The Open Network for Digital Commerce, also known as ONDC, is a network built on an open protocol that will allow different selling and purchasing applications like Flipkart, Dunzo, Jio, and Paytm, to connect to the network. The consumer would then have access to the products and services through any of the connected apps.
Another way to think of ONDC is as a UPI for e-commerce. With UPI, several apps can communicate with one another easily, so you might use Gpay to scan a friend’s Paytm QR code and send them money or vice versa. Also, wouldn’t it be incredible if you signed in to your Amazon app and purchased a product from a merchant listed on Flipkart?
I know you must be thinking, how on earth is that even possible?

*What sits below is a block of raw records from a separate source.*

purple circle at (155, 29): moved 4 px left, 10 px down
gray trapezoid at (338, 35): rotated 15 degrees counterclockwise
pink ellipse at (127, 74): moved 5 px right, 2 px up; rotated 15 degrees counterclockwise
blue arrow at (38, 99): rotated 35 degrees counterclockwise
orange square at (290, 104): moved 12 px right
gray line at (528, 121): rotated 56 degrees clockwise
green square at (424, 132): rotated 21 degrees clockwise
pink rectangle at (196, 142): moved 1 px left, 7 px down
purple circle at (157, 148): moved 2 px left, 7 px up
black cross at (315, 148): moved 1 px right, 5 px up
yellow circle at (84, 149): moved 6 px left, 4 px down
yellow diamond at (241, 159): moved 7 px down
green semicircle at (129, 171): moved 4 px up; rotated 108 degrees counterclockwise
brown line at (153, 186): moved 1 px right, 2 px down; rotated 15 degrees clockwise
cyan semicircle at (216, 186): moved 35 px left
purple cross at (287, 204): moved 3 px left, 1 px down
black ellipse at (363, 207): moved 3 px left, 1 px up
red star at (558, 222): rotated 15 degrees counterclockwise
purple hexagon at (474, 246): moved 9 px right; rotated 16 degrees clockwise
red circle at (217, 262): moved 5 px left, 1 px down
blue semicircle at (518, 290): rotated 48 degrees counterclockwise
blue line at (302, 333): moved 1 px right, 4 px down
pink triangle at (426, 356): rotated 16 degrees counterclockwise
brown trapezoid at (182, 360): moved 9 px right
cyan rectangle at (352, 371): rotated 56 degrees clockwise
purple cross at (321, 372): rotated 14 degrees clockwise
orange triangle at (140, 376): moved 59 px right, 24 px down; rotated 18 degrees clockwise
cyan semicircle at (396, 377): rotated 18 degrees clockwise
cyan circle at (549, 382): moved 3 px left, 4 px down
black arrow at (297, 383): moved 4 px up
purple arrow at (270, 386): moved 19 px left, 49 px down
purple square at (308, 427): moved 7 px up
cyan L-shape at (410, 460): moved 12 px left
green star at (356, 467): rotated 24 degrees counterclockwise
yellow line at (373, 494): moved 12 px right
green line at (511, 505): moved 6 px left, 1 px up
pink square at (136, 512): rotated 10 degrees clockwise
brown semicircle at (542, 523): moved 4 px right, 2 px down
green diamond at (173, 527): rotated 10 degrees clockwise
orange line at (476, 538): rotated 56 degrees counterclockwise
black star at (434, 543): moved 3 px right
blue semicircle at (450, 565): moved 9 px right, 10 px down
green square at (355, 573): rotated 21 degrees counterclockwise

To understand ONDC, let us look at the history and why the Government of India initiated it. India’s first interaction with e-commerce started with IRCTC, launching the online ticket booking system back in the year 2002. Following the suite, Myntra and Yatra launched their respective websites for users to book flights and hotels.
The breakthrough came in the year 2007 with Flipkart launching its shopping portal, attracting users with its deep discounted model and excellent customer service, leaving a lasting impression on Indian online shoppers. After 6 years, Amazon entered the Indian market in the year 2013. Since then, e-commerce in India has been dominated by key players, notably Flipkart, and now joined by Walmart, Amazon, Zomato, etc.

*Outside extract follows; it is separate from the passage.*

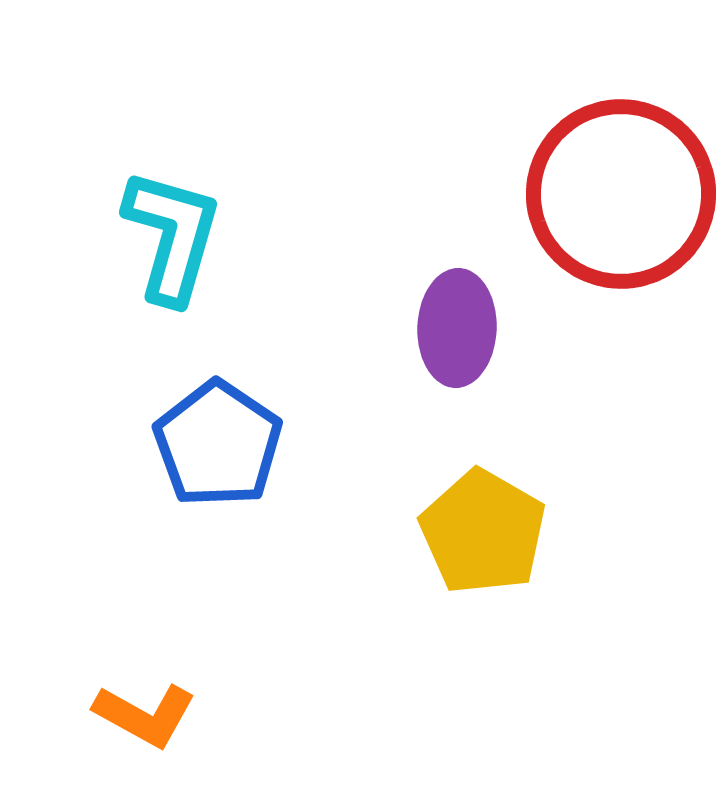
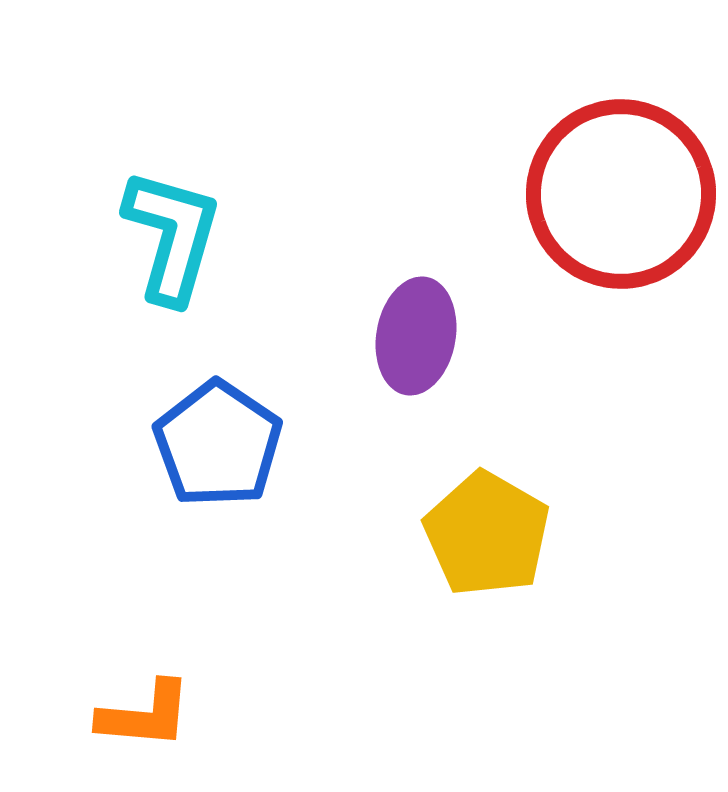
purple ellipse: moved 41 px left, 8 px down; rotated 8 degrees clockwise
yellow pentagon: moved 4 px right, 2 px down
orange L-shape: rotated 24 degrees counterclockwise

Now the question is, what about other players in the market?
They too have a unique set of buyers and suppliers. Furthermore, many vendors have not yet entered the e-commerce market. According to a report, in India, around 1.2 crores “Kirana” stores, which are basically the hyperlocal neighborhood provision stores, account for 80% of the retail sector, but most of these stores are digitally excluded. Some, which are in the remotest village, too have their own set of products and services which cannot be accessed due to the unavailability of any medium to access and exchange. Hence those products and services are exclusively available offline within their geographical limitations.
The main drawbacks are that users need to browse multiple platforms to find the goods or services they want, as each platform will only offer a subset of selective goods and services, and they will have fewer options unless they scroll through numerous apps and websites.

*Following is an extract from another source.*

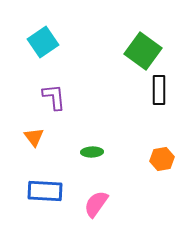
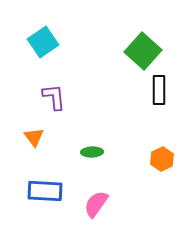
green square: rotated 6 degrees clockwise
orange hexagon: rotated 15 degrees counterclockwise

Further, the e-commerce penetration in India is much lower than in countries like China or South Korea. The Gross Merchandising Value (GMV) for the digital commerce retail market in India was ₹2.85 Lakh Crores (US$ 38 billion) in 2020, which is only 4.3% of the total retail GMV in India and well below the e-retail penetration in countries like China (25%), South Korea (26%), or UK (23%).
In order to put an end to dominance and provide a level playing field to small stores, and enhance user experience, ONDC is required.
How will ONDC help?
In order to identify the challenges, ONDC focuses on three key use cases, including
- Discoverability: This allows you to use a shared library to find products across several platforms.
- Interoperability: Different services can be accomplished by combining multiple platforms, such as a product with delivery, services with payments, etc.
- Price comparison: This allows you to compare pricing across multiple websites, such as ticket prices across several ticketing platforms.
- Reduce entry barriers to increasing competition and, as a result, market growth.
- All companies, including incumbents, will see lower channel costs as a result of the democratization of the digital commerce sector.
- Common seller registry will help expand the seller base multi-fold for all players.
- Vendors will be motivated to offer better customer service if they have the opportunity to enhance their reputation.
- Similar to UPI, networking effects tend to create positive growth over time.
- Incumbents joining the network will promote rapid adoption.
How will it work?
ONDC will play three major roles:
Growth of the network using cutting-edge technology and enabling broad ecosystem engagement, managing and maintaining the network, establishing standards, guidelines, and a code of behavior for users, as well as providing services like registration, grievance redress, and other services.
Value for stakeholders:
- Consumers: An incredible way to research and find the greatest products and services across platforms and vendors.
- E-commerce Companies: Gets a broad outreach with government support to reach a huge user footprint and increase their competitiveness.
- Small Businesses: Enables them to market their products and services nationwide without being tied to a particular platform.
- Government: To accomplish the aim of digitally connecting India and considerably strengthening the economy.
It needs a lot of effort to balance different interests while also connecting them all. As the platform’s trustworthiness is important in deciding where to buy from, verifying the quality of service will also be a key consideration. However, with the help of the government and a very astute think tank, these challenges may be overcome.
ONDC has already launched a trial version in five cities: Delhi, Bengaluru, Coimbatore, Shillong, and Bhopal. As for seller apps, it has enlisted eSamudaay (a software provider that supports the digitization of small enterprises), Gofugal and Digiit (ERP players), SellerApp and Growth Falcon (a digital marketing firm), and Digiit. Paytm will serve as the buying app. In total, 150 sellers will be added by ONDC to the test program in the five cities.